BlessedMommy Rising Star

What I usually do is make up some food for the party and put it in a glass pyrex portables dish. If it's hot, I can keep it hot in a thermos. 

FruitEnthusiast Enthusiast

Next time someone gives me that look of pity I'm going to say, I like to eat healthy because it makes me feel great, like I'm in my twenties again.

 

I don't think I'm going to say anything at all about what I "can't" have. I'm going to make my food choices all about being healthy as if I have decided to eat that way by choice. I'm going to turn it into a positive.

 

I will say I eat Paleo, bring some fun containers, utensils and yummy things to eat, like organic raspberries. I won't be the one to feel sorry for, but the one to be inspired by!!!! Yes!

julissa Explorer

glad to hear they weren't giving you a hard time.. yes, that pity can be quite annoying. I hear you loud and clear 

BlessedMommy Rising Star

I like the way you think....organic raspberries are definitely a treat! :)

FruitEnthusiast Enthusiast

Thanks guys, good to know I'm not alone!

MomBTired Newbie

We kind of went through something like this. My son's best friend got married and she was upset he wouldn't be able to have wedding cake. I mean, it was stressing out the bride. I told her I would go get him a cupcake to bring. Then life was all good :)  As far as his parties go, he's 19 so at the moment he just brings snacks they all can eat. Most Frito Lay is gluten free so he pretty much goes everywhere with a bag of Ranch Doritos

cap6 Enthusiast

Those first few times of bringing your own food are almost more uncomfortable for others than for us! I have been doing it for so long that now our friends just ask if I need to warm anything up. I usually take my stuff, plate it (so I look like everyone else) and maybe warm it in their micro. And like a couple of others said I always remind people that I am there to enjoy them!

BlessedMommy Rising Star

I went out with my homeschool co-op friends to a restaurant the other day. I ordered a glass of juice, then pulled a bunch of grapes and a banana out of my purse. They thought that it was cool that I had goodies in my purse! People just get used to it after awhile.

────

* Questions to answer:
A) Answer these questions using the forum posts:
(i) What kind of dish does BlessedMommy put her party food in?
(ii) How old is MomBTired's son?
(iii) What did BlessedMommy order to drink at the restaurant with her homeschool co-op friends?
B) Translate this sentence from the forum posts into Spanish: "If it's hot, I can keep it hot in a thermos."
The items come from a separate source that has no connection to the forum posts.

────

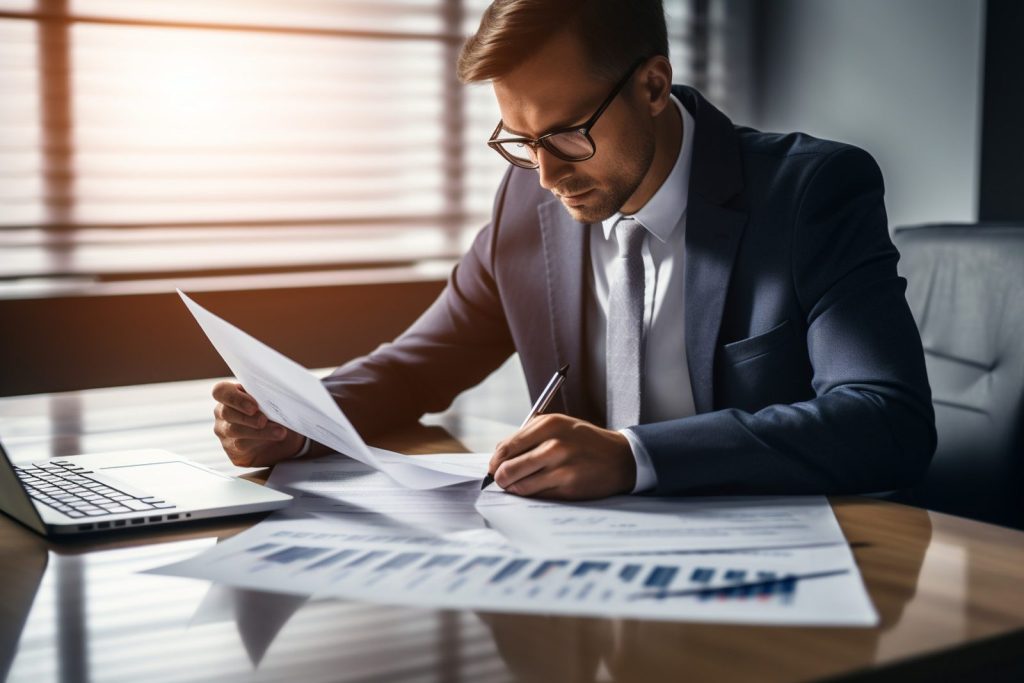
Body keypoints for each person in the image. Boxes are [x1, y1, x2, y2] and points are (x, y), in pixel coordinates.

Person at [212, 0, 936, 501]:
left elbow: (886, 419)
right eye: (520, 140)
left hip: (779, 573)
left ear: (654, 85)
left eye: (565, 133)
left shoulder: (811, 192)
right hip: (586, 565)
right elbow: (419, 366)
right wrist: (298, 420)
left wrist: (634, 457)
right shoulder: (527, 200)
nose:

────

* Numbered responses:
A)
(i) A glass pyrex portables dish
(ii) 19
(iii) A glass of juice

B) Si está caliente, puedo mantenerlo caliente en un termo.